Aujourd’hui, il n’est pas aberrant de penser que la voie d’“une armée forte pour un pays fort” mise en avant dans le rapport politique du XIXe Congrès élaboré sous la direction de Wang Huning et l’idée directrice selon laquelle “le Parti dirige tout dans tout le pays” [adoptée par le Parti sous la direction de Xi Jinping] pourraient bien connaître au final le même sort historique que l’Allemagne et le Japon.
Pourtant, Wang Huning écrit dans son livre “Une vie de politique” [Zhengzhi di rensheng, 1994, non traduit] : “Il est terrible que la plupart du temps l’on soit incapable de tirer les enseignements des horreurs du passé. Dans notre monde d’aujourd’hui, n’y a-t-il pas tous les jours des personnes qui perdent encore leur vie à la guerre ?”
Pour certains, Wang Huning est l’exemple même du sage qui aime rester dans l’ombre au sein du gouvernement. Il a peut-être fait naître des espoirs infondés, mais il n’a jamais apprécié ni fait siennes les idées de Socrate, qui se voulait un “taon pour la cité” et un “citoyen du monde” [Platon, Apologie de Socrate]. Son esprit critique s’exerce dans une seule direction : vilipender les régimes occidentaux. Qui sait s’il parviendra un jour à se renier et à se dépasser en mettant un terme aux relations symbiotiques qu’il entretient avec le pouvoir totalitaire pour propulser la Chine dans une direction plus libérale et démocratique ?
L’engagement politique, une “notion à développer “ ?
Quand, en 1991, j’ai déposé une demande d’autorisation de quitter Fudan pour partir étudier aux États-Unis, j’ai rencontré toutes sortes d’obstacles dans ma démarche.

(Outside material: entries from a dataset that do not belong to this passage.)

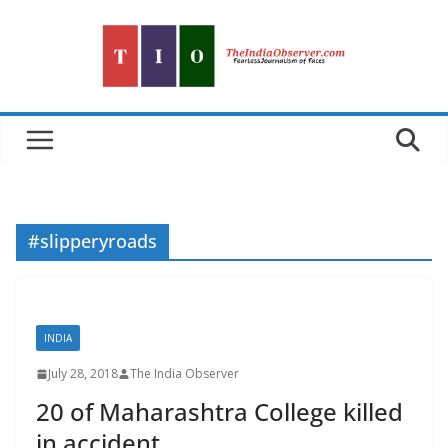
Skip
to
content
#slipperyroads
INDIA
July 28, 2018
The India Observer
20 of Maharashtra College killed
in accident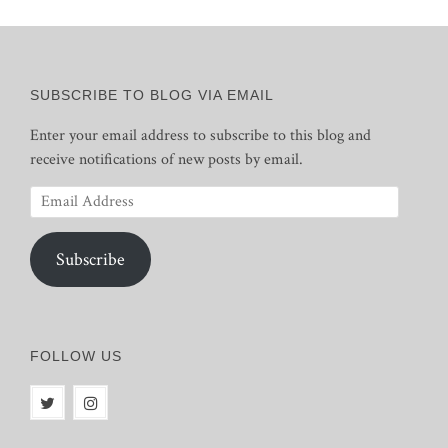
SUBSCRIBE TO BLOG VIA EMAIL
Enter your email address to subscribe to this blog and
receive notifications of new posts by email.
Email
Address
Subscribe
FOLLOW US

Wang Huning a tenu à me dire trois choses : premièrement, qu’il ne s’opposerait pas à mon départ ; deuxièmement, que les États-Unis étaient une grande machine dont il fallait absolument suivre le rythme une fois arrivé, sous peine d’être réduit en miettes ; troisièmement, tant qu’il aurait de l’influence à Fudan, si je souhaitais un jour y revenir, il voudrait toujours de moi. Le premier point constituait une faveur à mon égard, le deuxième était une recommandation utile, et j’espère que le troisième pourra encore me servir.
Dans “Une vie de politique”, Wang Huning écrit : “L’engagement politique est une notion qui mérite d’être développée ; elle est peut-être le point de départ logique permettant la création d’une philosophie politique en Chine.” Mais cet engagement ne doit pas être un pacte de Faust avec le diable. Ni sur le plan personnel ni pour le pays.